ZU LESENDER AUSZUG:
--*--

17. April 2002 · Quelle: Märkische Allgemeine

Azubis und Berufsschüler anfällig für Rechtsextremismus

POTSDAM Auszu­bildende und Beruf­ss­chüler mit rel­a­tiv niedri­gen Bil­dungsab­schlüssen sind in punc­to Frem­den­feindlichkeit und Recht­sex­trem­is­mus die Haupt­prob­lem­gruppe. Allerd­ings seien sie schwieriger zu erre­ichen als Schüler in all­ge­mein­bilden­den Schulen, wie Uta Leich­sen­ring, Lan­des­beauf­tragte für das Hand­lungskonzept Tol­er­antes Bran­den­burg, gestern sagte. Deshalb arbeit­en die bei­den Pro­jek­te “Heimat” und “Die Welle” seit dem ver­gan­genen Jahr gezielt mit Auszu­bilden­den gegen Rechts.

--*--

[Auszüge aus den Daten]

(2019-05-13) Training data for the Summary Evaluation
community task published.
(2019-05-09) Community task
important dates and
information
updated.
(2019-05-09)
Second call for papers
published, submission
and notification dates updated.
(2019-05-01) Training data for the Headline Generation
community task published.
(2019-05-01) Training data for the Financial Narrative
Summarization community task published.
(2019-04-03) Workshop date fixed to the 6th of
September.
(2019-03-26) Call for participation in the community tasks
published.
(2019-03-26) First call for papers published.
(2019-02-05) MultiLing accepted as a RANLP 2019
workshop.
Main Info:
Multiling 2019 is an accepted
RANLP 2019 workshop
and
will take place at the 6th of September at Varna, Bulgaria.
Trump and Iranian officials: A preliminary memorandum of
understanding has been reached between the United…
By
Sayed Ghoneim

--*--

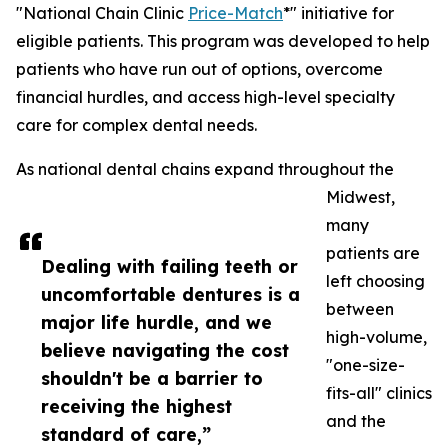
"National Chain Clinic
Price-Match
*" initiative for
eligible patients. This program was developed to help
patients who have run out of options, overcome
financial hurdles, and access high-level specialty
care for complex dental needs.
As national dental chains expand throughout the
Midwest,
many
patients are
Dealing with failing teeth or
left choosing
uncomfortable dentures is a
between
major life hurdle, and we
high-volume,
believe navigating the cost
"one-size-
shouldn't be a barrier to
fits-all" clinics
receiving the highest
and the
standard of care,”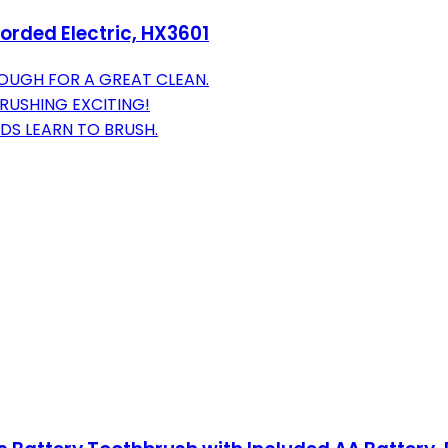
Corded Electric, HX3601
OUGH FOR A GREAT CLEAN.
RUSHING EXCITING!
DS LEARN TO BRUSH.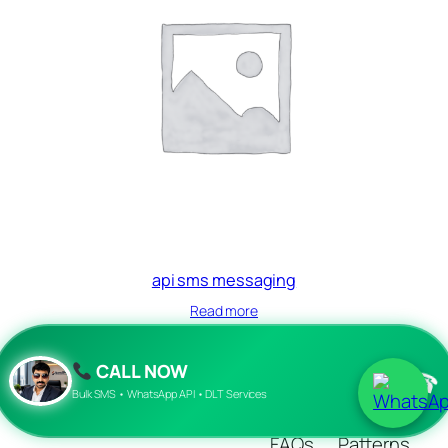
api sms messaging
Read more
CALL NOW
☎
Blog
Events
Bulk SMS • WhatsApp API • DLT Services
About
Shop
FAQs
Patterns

--*--

AUFGABE: Kannst du aus dem Artikel über Rechtsextremismus bei Azubis die Stelle zwischen „17. April 2002“ und „Auszu­bilden­den gegen Rechts.“ einschließlich wörtlich zitieren? Die Daten braucht man zur Bearbeitung nicht.

AUSGABE:
17. April 2002 · Quelle: Märkische Allgemeine

Azubis und Berufsschüler anfällig für Rechtsextremismus

POTSDAM Auszu­bildende und Beruf­ss­chüler mit rel­a­tiv niedri­gen Bil­dungsab­schlüssen sind in punc­to Frem­den­feindlichkeit und Recht­sex­trem­is­mus die Haupt­prob­lem­gruppe. Allerd­ings seien sie schwieriger zu erre­ichen als Schüler in all­ge­mein­bilden­den Schulen, wie Uta Leich­sen­ring, Lan­des­beauf­tragte für das Hand­lungskonzept Tol­er­antes Bran­den­burg, gestern sagte. Deshalb arbeit­en die bei­den Pro­jek­te “Heimat” und “Die Welle” seit dem ver­gan­genen Jahr gezielt mit Auszu­bilden­den gegen Rechts.